What Does Neuroscience Tell Us About the Fall of Burger King’s Ch’King?

By Nina Miller

Crispy, hand-breaded, saucy, and delicious. In 2021, Burger King released the Ch’King sandwich as a compliment to their beef-based burger menu. Social media exploded with love for the “GOAT” sandwich (greatest of all time), but one year later, the sandwich was taken off the menu and replaced with a new line of chicken sandwiches. Obviously, flavor wasn’t the problem, and the company had spent a fortune on broadcasting the new product (we all know how much money goes into product innovation at big-name fast-food chains… advertisement production, media buying, etc.). But, was Burger King’s advertising effective enough to influence consumers to buy the new chicken product?


At Neuro-Insight, we looked at clues hidden in consumers’ subconscious reactions to Burger King’s Ch’King Nightmare commercial to see how the company’s creative efforts impacted the success of the sandwich and lead to the death of the Ch’King.



Using our patented technology, Steady State Topography (SST), we measured second-by-second brain responses that breach the conscious and get to the root of human emotion and decision-making. Our most salient predictor of consumer behavior is memory. Memory matters because what we subconsciously decide to store in memory today becomes the basis for our decision-making in the future.


Memory can be global or detailed. In our analysis of the Ch’King Nightmare commercial, we found there was a serious global memory bias. Global memory encoding measures the consumer’s processing of thematic elements of a piece (the story, the characters, the music, the style). This means that, at large, Burger King was successful in creating a captivating drama and viewers responded to the horror and the absurdity. But if you zoom in, moment by moment, our brain data suggests that global memorability did not equate to global likeability.

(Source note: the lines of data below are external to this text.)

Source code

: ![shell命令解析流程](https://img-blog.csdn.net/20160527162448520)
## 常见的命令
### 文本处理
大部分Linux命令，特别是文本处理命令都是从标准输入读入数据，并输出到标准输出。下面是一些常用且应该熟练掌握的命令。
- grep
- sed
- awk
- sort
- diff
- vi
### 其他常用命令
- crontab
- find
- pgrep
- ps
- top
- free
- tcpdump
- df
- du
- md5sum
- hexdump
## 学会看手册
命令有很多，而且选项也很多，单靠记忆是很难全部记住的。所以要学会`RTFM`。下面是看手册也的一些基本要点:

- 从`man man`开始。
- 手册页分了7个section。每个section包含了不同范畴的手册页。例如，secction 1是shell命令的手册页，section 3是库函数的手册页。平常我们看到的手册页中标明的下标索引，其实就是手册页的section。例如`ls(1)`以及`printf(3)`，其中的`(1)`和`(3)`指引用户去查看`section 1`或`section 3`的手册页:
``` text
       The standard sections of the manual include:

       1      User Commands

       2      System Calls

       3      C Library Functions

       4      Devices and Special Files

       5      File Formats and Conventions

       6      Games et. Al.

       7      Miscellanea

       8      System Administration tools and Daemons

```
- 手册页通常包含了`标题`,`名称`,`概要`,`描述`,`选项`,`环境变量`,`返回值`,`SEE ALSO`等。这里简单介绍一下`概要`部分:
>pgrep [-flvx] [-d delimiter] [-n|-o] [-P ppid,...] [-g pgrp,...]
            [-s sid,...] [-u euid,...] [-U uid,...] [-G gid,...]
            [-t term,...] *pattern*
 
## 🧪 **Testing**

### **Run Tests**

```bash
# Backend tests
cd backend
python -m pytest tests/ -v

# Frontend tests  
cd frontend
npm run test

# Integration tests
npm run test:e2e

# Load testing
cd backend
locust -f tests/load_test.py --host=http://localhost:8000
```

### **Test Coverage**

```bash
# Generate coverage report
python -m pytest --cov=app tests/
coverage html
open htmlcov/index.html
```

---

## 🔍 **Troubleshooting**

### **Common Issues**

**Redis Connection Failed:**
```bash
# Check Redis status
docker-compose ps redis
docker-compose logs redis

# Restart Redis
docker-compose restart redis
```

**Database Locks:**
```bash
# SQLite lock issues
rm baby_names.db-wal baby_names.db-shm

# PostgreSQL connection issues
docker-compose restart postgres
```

For example, around the time the narrator asks, “Will this clucking nightmare end?”, consumers withdraw from the creative. Lean-out or withdrawal is a specific diagnostic metric we use to measure consumer aversion to ad content. It is typically prompted during scenes that cause anxiety and awkwardness or make viewers uncomfortable. In this moment of the Ch’King’s nightmare, actors in chicken masks crowd the screen, humans cluck, the narrator’s tone intensifies, and the lighting becomes ominous. The creepy chaos overwhelms the viewers, and they lean away from the screen.



Moments later, emotional intensity — another Neuro-Insight diagnostic metric that measures the strength of viewer emotion — dramatically shoots up. The Ch’King falls through space and a haunting laugh echoes. This kind of brain data suggests that the viewers are worked up from the culminating chaos and having an adverse reaction to what they see and hear on screen.



Both of these moments serve as an important reminder that creating an unorthodox, creepy creative is a fragile artform that can easily sway into the realm of distaste. An in-depth neuro analysis can allow creators and brands to optimize, remove, or change aspects of a piece during the production stage to ensure that global memorability coexists with a positive, lean-in response.


While it is obvious that Burger King had impactful theatrics with the release of the Ch’King Nightmare ad, we still had to find out whether or not viewers were remembering the sandwich itself, for no amount of feathers and clucking will make up for ineffective branding moments.


To answer this question, we investigated our other golden memory metric: detail memory encoding. Detail memory encoding measures consumer processing of key elements in an ad. High scores indicate a correlation between the information stored and a high likelihood of future action. Here, we see that detail memory peaks as the narrator first announces Burger King. This is a good sign… sonic branding comes through, but the best indicator of ad success is detail memory branding scores at end branding. Did the consumer leave with an encoded connection between the sandwich and the brand?



Unfortunately, that connection was not made. The end branding does not elicit any notable detail memory response meaning the final attempt to brand this as a Burger King / Ch’King ad was unsuccessful, and the sandwich was lost in the vast array of fast-food chicken sandwich options.


When a food item at a big-name fast-food chain its regarded for its taste but doesn’t produce adequate sales, it is important to investigate the success of the promotional push. At Neuro-Insight, we harnessed information from Burger King’s consumer subconscious to learn that a major Ch’King advertisement was a captivating story but did not make the necessary connection between chicken sandwich and brand. Perhaps, with creative refinements that made better use of a memorable narrative, Burger King’s Ch’King sandwich would have been remembered by a larger consumer population and wouldn’t have been lost in the sauce.